WHAT TO DO »
Repeat only the records from the line with "genus: Lycogala" to the line with "genus: Campaea", substituting "binomial name" for "scientific name" and leaving everything else unchanged.
── MATERIAL FOR THE TASK
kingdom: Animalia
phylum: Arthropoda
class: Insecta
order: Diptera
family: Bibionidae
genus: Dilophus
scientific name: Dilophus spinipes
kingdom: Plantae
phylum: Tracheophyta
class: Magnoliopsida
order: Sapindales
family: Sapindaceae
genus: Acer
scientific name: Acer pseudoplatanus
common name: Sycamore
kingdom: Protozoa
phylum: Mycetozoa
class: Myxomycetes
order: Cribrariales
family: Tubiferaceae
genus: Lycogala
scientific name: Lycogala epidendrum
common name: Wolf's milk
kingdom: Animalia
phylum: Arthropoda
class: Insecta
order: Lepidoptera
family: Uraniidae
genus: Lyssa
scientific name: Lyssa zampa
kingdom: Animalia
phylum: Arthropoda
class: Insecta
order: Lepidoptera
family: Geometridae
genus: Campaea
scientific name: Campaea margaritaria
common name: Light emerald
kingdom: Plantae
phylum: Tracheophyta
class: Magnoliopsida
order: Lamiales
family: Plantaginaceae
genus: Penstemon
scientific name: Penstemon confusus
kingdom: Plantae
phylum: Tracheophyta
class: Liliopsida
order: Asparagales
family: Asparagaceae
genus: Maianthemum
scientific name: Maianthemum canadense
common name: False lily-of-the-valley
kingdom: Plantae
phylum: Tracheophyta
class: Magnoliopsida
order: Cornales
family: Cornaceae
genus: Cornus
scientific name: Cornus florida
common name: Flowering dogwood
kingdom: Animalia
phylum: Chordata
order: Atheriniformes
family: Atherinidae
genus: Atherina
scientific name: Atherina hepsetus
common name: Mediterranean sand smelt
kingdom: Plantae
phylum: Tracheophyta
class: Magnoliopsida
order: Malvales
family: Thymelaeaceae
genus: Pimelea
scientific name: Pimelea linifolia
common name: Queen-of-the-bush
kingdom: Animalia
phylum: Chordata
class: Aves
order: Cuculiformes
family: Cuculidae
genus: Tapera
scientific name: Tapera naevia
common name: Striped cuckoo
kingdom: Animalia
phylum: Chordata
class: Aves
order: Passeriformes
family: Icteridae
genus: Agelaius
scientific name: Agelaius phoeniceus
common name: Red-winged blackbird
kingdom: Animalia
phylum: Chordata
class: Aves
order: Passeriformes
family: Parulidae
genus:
────
EXPECTED OUTPUT »
genus: Lycogala
binomial name: Lycogala epidendrum
common name: Wolf's milk
kingdom: Animalia
phylum: Arthropoda
class: Insecta
order: Lepidoptera
family: Uraniidae
genus: Lyssa
binomial name: Lyssa zampa
kingdom: Animalia
phylum: Arthropoda
class: Insecta
order: Lepidoptera
family: Geometridae
genus: Campaea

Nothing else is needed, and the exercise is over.